*** Passage provided Section Begins ***
Rethinking Routing for ReactJS Applications

Traditional routers like the React-Router are good when your application has master-detail style 'navigation'. It fails when your application is composed of components that communicate with each other whose state you want to save in the URL.

Where traditional router works well

A scenario where traditional routers work well is when you have a hierarchy of master-detail style views and you want to navigate across them.

An example is the 'Alerts' UI of DripStat:

Here is how its hierarchy works:

  • You click on the top level 'Alerts' button.
  • It opens a page with a navbar.
  • You click on individual pages like 'Incidents' and 'Violations' to navigate to them

Where traditional router fails

Where traditional routers fail is when you have a bunch of components that depend on each other's state.

Take for example, this typical DripStat dashboard:

It has 7 components with state of their own. The state of each of those components needs to be serialized in the URL so when the user refreshes the page, he sees it in the same state.

The traditional router will suggest putting these states in a hierarchy with a url like this:

/state1/state2/state3/..../state7

It is forcing a hierarchy on our components when there is no absolute hierarchy to speak of. Now every component needs to know the index of the state of every other component in the url, both above and below it. This has many issues:

  1. What if we change the layout of the components on the page, eg, put the Time Range selector below the JVM filter?
  2. What if we introduce an extra component in between?
  3. What if we remove one?
  4. What if we want to reuse a portion of the UI on a different page?
  5. What if we want to load multiple components in parallel, instead of one by one in a hierarchy?

All of the above modifications would require going through and updating the code of every single other component. Each of the component's code would also be full of complex routing code.

The traditional router is simply not designed for this kind of a UI.
*** Passage provided Section Ends ***
*** Recorded data Section Begins ***
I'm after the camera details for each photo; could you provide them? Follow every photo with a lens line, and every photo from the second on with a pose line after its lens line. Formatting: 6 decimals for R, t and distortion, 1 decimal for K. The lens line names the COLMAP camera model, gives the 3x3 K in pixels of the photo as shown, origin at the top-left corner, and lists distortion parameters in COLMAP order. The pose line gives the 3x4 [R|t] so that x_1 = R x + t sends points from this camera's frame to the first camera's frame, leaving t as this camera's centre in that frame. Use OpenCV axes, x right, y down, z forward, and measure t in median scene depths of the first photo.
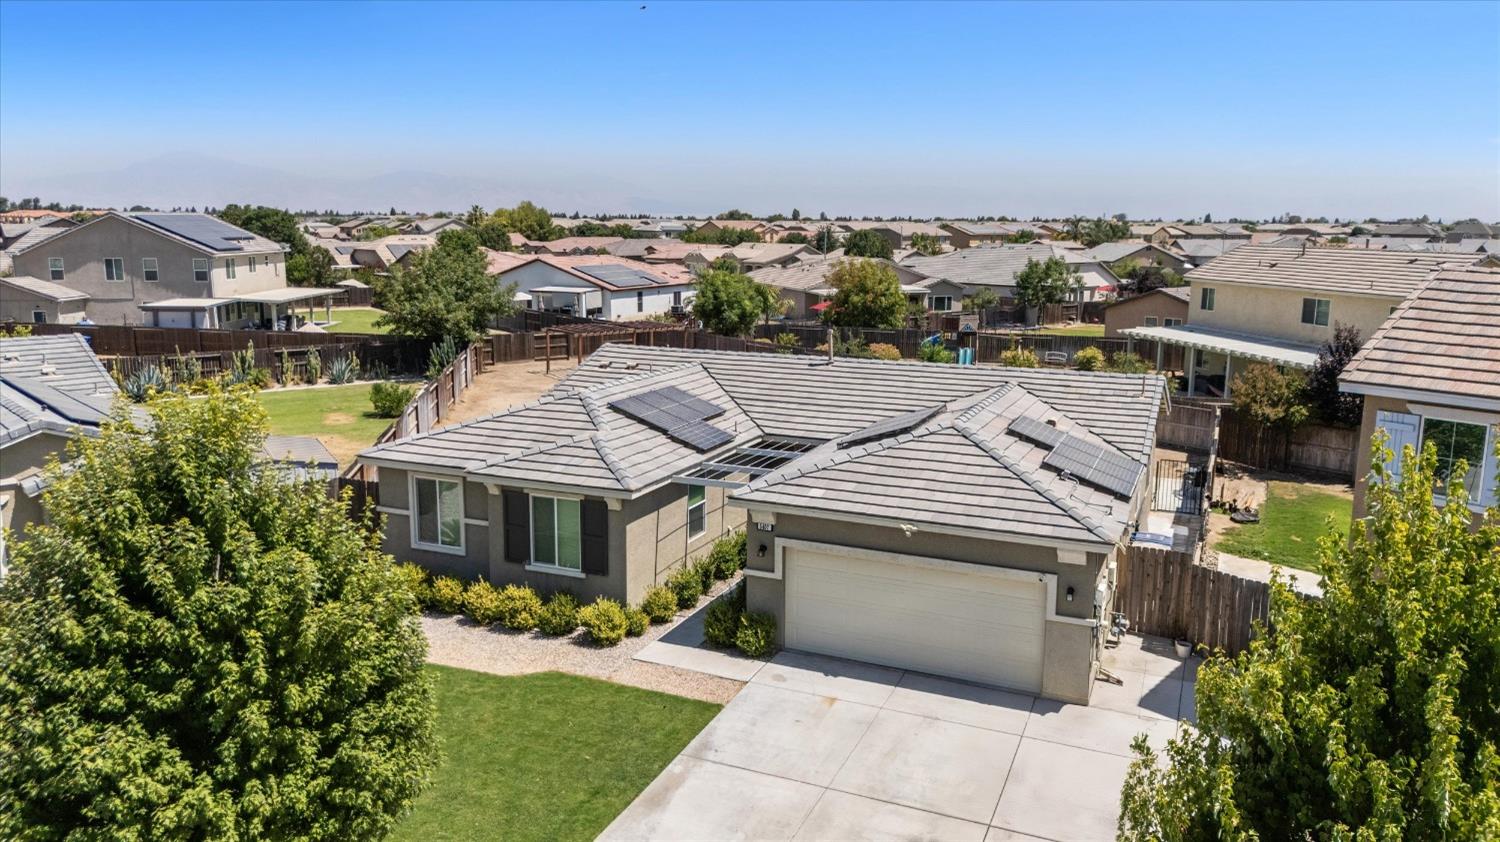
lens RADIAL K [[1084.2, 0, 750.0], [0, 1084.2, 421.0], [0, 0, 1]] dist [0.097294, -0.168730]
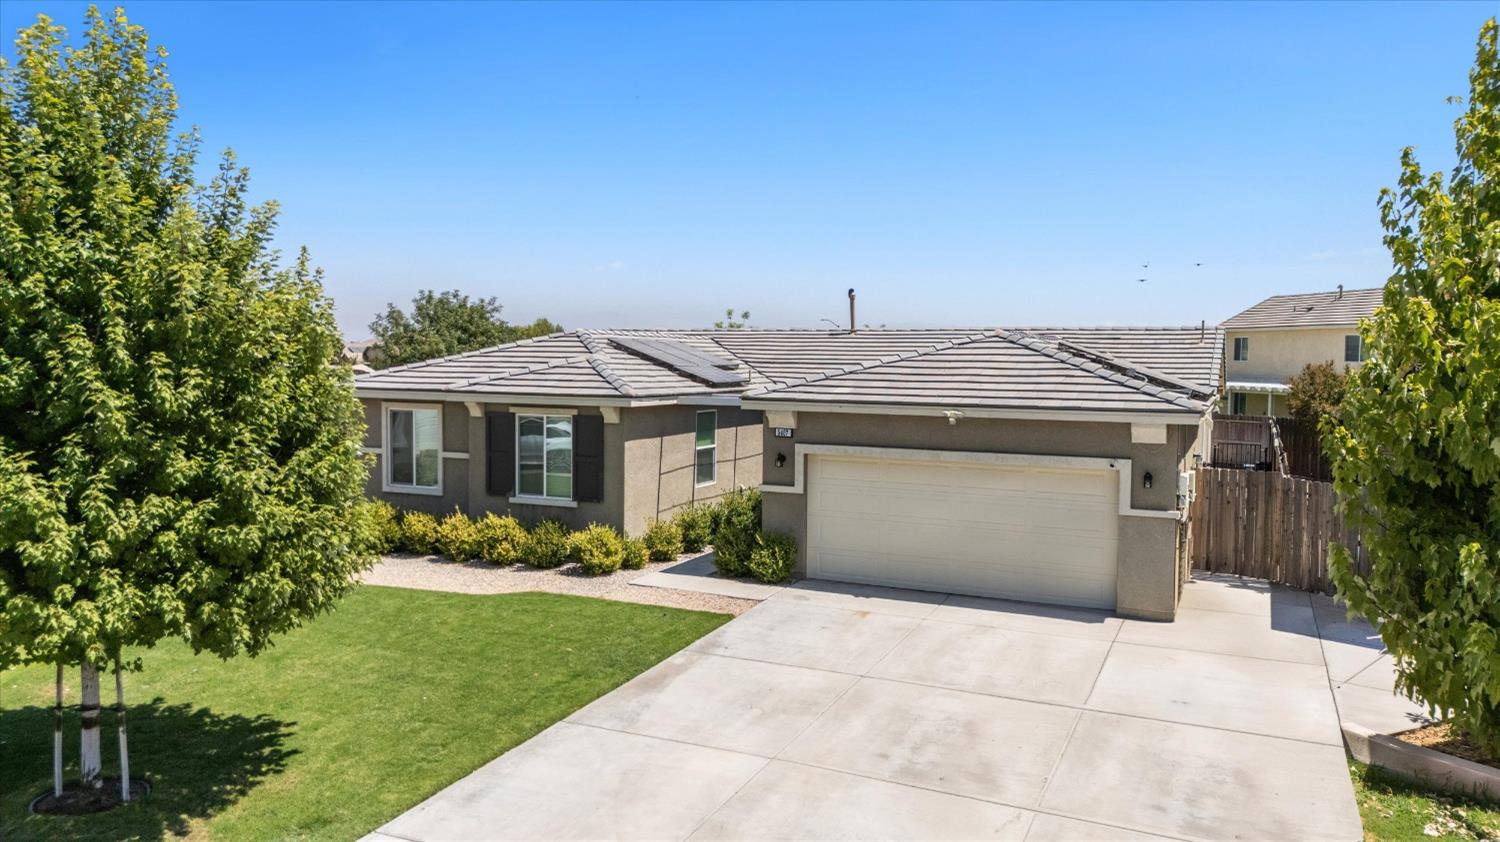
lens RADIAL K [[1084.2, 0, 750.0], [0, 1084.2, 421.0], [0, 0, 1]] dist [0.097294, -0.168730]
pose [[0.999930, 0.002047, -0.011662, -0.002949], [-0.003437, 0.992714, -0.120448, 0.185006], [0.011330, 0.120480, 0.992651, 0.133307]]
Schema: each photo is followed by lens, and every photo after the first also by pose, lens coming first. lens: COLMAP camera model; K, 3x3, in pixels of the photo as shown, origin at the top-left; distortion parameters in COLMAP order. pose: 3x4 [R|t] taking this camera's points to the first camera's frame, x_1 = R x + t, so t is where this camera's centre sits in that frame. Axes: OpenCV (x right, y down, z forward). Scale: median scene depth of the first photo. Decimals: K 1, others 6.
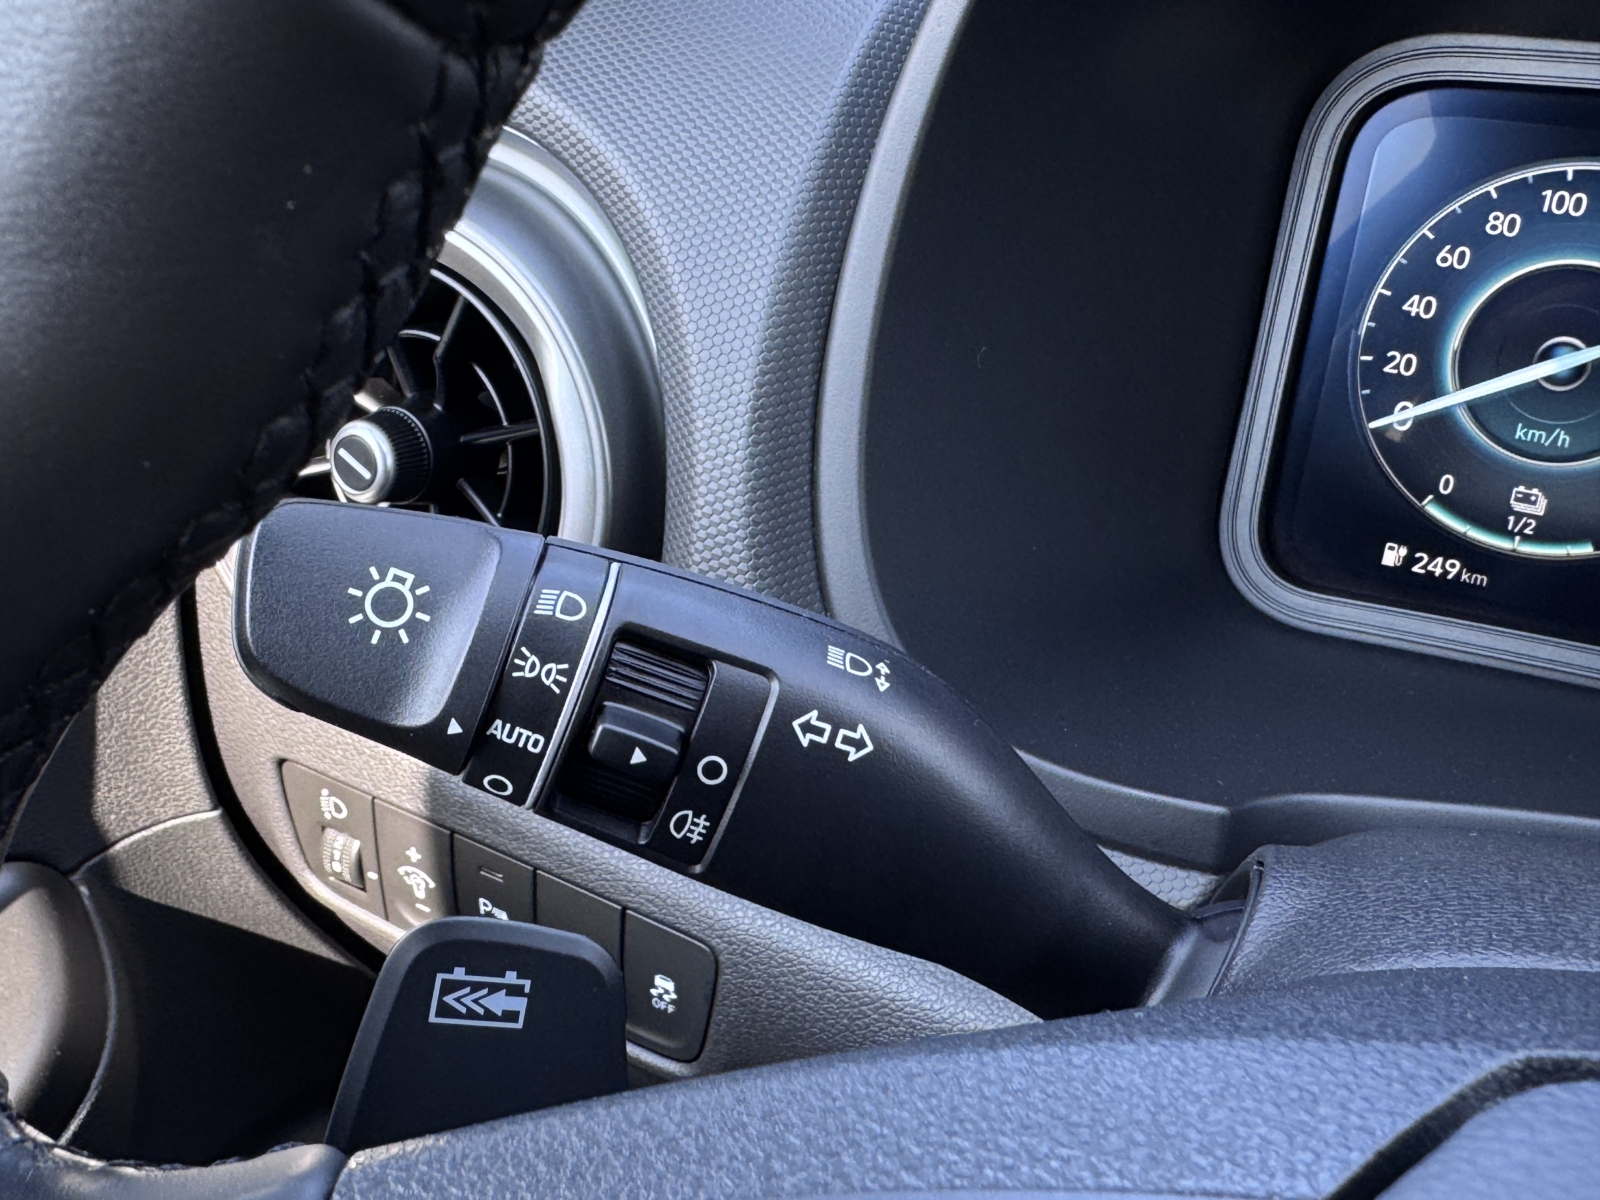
*** Recorded data Section Ends ***
*** Recorded data Section Begins ***
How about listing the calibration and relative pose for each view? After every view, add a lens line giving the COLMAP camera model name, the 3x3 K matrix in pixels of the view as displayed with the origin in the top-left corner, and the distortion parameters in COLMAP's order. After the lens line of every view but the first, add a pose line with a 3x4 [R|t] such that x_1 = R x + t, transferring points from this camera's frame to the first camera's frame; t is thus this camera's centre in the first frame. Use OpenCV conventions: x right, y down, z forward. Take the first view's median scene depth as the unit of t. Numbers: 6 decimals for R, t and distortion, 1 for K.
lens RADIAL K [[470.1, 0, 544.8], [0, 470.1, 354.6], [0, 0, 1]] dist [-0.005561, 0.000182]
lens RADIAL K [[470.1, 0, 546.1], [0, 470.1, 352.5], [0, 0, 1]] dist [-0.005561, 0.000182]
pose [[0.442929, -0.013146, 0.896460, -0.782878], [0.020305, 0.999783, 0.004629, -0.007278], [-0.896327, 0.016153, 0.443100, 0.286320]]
*** Recorded data Section Ends ***
* _Try it_
Reproduce the full article on rethinking routing for ReactJS applications word for word, from its title to its final sentence.

* _Expected answer_
Rethinking Routing for ReactJS Applications

Traditional routers like the React-Router are good when your application has master-detail style 'navigation'. It fails when your application is composed of components that communicate with each other whose state you want to save in the URL.

Where traditional router works well

A scenario where traditional routers work well is when you have a hierarchy of master-detail style views and you want to navigate across them.

An example is the 'Alerts' UI of DripStat:

Here is how its hierarchy works:

  • You click on the top level 'Alerts' button.
  • It opens a page with a navbar.
  • You click on individual pages like 'Incidents' and 'Violations' to navigate to them

Where traditional router fails

Where traditional routers fail is when you have a bunch of components that depend on each other's state.

Take for example, this typical DripStat dashboard:

It has 7 components with state of their own. The state of each of those components needs to be serialized in the URL so when the user refreshes the page, he sees it in the same state.

The traditional router will suggest putting these states in a hierarchy with a url like this:

/state1/state2/state3/..../state7

It is forcing a hierarchy on our components when there is no absolute hierarchy to speak of. Now every component needs to know the index of the state of every other component in the url, both above and below it. This has many issues:

  1. What if we change the layout of the components on the page, eg, put the Time Range selector below the JVM filter?
  2. What if we introduce an extra component in between?
  3. What if we remove one?
  4. What if we want to reuse a portion of the UI on a different page?
  5. What if we want to load multiple components in parallel, instead of one by one in a hierarchy?

All of the above modifications would require going through and updating the code of every single other component. Each of the component's code would also be full of complex routing code.

The traditional router is simply not designed for this kind of a UI.